> **Data**:

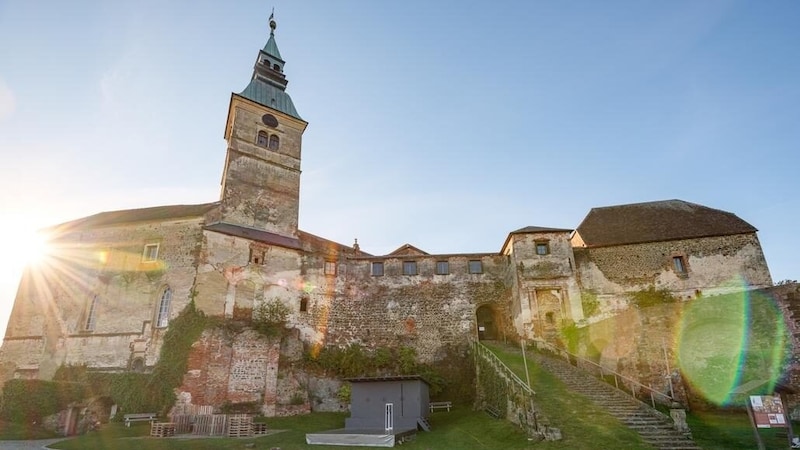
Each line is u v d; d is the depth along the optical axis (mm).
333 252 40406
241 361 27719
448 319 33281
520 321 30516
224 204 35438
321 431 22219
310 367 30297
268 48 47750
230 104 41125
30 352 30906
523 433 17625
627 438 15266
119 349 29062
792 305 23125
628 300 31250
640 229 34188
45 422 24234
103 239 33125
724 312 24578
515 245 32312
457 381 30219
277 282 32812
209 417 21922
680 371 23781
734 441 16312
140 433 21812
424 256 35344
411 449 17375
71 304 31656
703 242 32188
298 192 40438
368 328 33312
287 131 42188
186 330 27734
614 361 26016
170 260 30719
* * *
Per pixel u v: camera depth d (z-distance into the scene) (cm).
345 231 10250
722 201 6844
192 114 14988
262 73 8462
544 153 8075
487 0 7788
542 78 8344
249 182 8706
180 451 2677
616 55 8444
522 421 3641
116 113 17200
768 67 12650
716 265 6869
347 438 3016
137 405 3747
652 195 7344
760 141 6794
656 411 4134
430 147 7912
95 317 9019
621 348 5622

> **Exercise description**: What lines in the entries above hold "depth"? Copy every one.

> **Written solution**:
Each line is u v d; d is the depth along the optical axis (mm).
Per pixel u v: camera depth d (z-distance into the scene) (cm).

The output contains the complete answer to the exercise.